#### [Given information]
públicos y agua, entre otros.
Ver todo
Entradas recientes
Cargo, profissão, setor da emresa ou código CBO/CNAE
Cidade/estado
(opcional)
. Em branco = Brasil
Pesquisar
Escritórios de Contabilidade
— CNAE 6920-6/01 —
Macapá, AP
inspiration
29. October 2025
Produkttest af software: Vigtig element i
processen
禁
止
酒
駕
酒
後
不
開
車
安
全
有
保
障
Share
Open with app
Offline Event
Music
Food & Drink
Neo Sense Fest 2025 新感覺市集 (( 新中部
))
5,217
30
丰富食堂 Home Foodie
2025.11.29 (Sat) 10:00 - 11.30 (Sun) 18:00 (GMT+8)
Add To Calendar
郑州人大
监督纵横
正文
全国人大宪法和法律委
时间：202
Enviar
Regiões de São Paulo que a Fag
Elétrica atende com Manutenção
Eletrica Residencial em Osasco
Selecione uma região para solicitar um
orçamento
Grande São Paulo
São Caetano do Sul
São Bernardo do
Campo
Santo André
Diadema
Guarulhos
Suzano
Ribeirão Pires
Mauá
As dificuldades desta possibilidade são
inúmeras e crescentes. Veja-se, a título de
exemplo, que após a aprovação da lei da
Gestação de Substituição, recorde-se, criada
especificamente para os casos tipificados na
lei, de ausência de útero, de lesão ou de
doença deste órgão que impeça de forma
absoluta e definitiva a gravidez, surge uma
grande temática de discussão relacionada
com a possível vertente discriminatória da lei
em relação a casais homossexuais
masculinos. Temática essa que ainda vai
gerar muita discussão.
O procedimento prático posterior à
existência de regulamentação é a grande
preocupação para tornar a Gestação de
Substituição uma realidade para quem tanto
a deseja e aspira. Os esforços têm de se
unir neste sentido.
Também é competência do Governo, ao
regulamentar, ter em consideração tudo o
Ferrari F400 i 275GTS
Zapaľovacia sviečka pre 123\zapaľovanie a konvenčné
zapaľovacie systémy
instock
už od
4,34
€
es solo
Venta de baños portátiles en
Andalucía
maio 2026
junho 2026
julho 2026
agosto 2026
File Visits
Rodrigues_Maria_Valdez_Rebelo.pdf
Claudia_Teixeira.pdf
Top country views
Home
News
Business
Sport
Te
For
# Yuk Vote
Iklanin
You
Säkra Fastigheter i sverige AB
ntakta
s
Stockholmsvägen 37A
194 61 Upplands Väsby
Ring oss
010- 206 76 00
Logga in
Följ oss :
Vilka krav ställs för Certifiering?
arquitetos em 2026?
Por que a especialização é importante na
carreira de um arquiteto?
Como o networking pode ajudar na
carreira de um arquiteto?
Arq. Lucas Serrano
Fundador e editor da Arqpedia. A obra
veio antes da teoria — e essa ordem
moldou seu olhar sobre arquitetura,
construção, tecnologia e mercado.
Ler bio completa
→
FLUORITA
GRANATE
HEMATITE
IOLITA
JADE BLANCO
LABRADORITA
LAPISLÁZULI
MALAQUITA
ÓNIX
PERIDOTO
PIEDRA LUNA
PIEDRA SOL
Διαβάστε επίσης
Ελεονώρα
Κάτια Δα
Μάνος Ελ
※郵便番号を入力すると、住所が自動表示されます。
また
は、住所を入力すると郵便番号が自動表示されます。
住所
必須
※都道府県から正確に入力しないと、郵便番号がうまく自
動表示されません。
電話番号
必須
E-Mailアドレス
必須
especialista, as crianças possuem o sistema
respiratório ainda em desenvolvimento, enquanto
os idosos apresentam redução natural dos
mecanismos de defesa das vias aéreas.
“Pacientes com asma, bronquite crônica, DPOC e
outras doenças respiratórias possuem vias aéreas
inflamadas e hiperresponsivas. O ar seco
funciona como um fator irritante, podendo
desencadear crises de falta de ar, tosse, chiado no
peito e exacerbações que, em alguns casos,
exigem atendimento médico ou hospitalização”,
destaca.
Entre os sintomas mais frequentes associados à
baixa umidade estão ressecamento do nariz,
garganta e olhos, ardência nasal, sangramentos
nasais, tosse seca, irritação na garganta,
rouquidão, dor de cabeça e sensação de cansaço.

#### [Exercise details]
Every entry in the listing should be retyped exactly.

#### [Solution to this exercise]
públicos y agua, entre otros.
Ver todo
Entradas recientes
Cargo, profissão, setor da emresa ou código CBO/CNAE
Cidade/estado
(opcional)
. Em branco = Brasil
Pesquisar
Escritórios de Contabilidade
— CNAE 6920-6/01 —
Macapá, AP
inspiration
29. October 2025
Produkttest af software: Vigtig element i
processen
禁
止
酒
駕
酒
後
不
開
車
安
全
有
保
障
Share
Open with app
Offline Event
Music
Food & Drink
Neo Sense Fest 2025 新感覺市集 (( 新中部
))
5,217
30
丰富食堂 Home Foodie
2025.11.29 (Sat) 10:00 - 11.30 (Sun) 18:00 (GMT+8)
Add To Calendar
郑州人大
监督纵横
正文
全国人大宪法和法律委
时间：202
Enviar
Regiões de São Paulo que a Fag
Elétrica atende com Manutenção
Eletrica Residencial em Osasco
Selecione uma região para solicitar um
orçamento
Grande São Paulo
São Caetano do Sul
São Bernardo do
Campo
Santo André
Diadema
Guarulhos
Suzano
Ribeirão Pires
Mauá
As dificuldades desta possibilidade são
inúmeras e crescentes. Veja-se, a título de
exemplo, que após a aprovação da lei da
Gestação de Substituição, recorde-se, criada
especificamente para os casos tipificados na
lei, de ausência de útero, de lesão ou de
doença deste órgão que impeça de forma
absoluta e definitiva a gravidez, surge uma
grande temática de discussão relacionada
com a possível vertente discriminatória da lei
em relação a casais homossexuais
masculinos. Temática essa que ainda vai
gerar muita discussão.
O procedimento prático posterior à
existência de regulamentação é a grande
preocupação para tornar a Gestação de
Substituição uma realidade para quem tanto
a deseja e aspira. Os esforços têm de se
unir neste sentido.
Também é competência do Governo, ao
regulamentar, ter em consideração tudo o
Ferrari F400 i 275GTS
Zapaľovacia sviečka pre 123\zapaľovanie a konvenčné
zapaľovacie systémy
instock
už od
4,34
€
es solo
Venta de baños portátiles en
Andalucía
maio 2026
junho 2026
julho 2026
agosto 2026
File Visits
Rodrigues_Maria_Valdez_Rebelo.pdf
Claudia_Teixeira.pdf
Top country views
Home
News
Business
Sport
Te
For
# Yuk Vote
Iklanin
You
Säkra Fastigheter i sverige AB
ntakta
s
Stockholmsvägen 37A
194 61 Upplands Väsby
Ring oss
010- 206 76 00
Logga in
Följ oss :
Vilka krav ställs för Certifiering?
arquitetos em 2026?
Por que a especialização é importante na
carreira de um arquiteto?
Como o networking pode ajudar na
carreira de um arquiteto?
Arq. Lucas Serrano
Fundador e editor da Arqpedia. A obra
veio antes da teoria — e essa ordem
moldou seu olhar sobre arquitetura,
construção, tecnologia e mercado.
Ler bio completa
→
FLUORITA
GRANATE
HEMATITE
IOLITA
JADE BLANCO
LABRADORITA
LAPISLÁZULI
MALAQUITA
ÓNIX
PERIDOTO
PIEDRA LUNA
PIEDRA SOL
Διαβάστε επίσης
Ελεονώρα
Κάτια Δα
Μάνος Ελ
※郵便番号を入力すると、住所が自動表示されます。
また
は、住所を入力すると郵便番号が自動表示されます。
住所
必須
※都道府県から正確に入力しないと、郵便番号がうまく自
動表示されません。
電話番号
必須
E-Mailアドレス
必須
especialista, as crianças possuem o sistema
respiratório ainda em desenvolvimento, enquanto
os idosos apresentam redução natural dos
mecanismos de defesa das vias aéreas.
“Pacientes com asma, bronquite crônica, DPOC e
outras doenças respiratórias possuem vias aéreas
inflamadas e hiperresponsivas. O ar seco
funciona como um fator irritante, podendo
desencadear crises de falta de ar, tosse, chiado no
peito e exacerbações que, em alguns casos,
exigem atendimento médico ou hospitalização”,
destaca.
Entre os sintomas mais frequentes associados à
baixa umidade estão ressecamento do nariz,
garganta e olhos, ardência nasal, sangramentos
nasais, tosse seca, irritação na garganta,
rouquidão, dor de cabeça e sensação de cansaço.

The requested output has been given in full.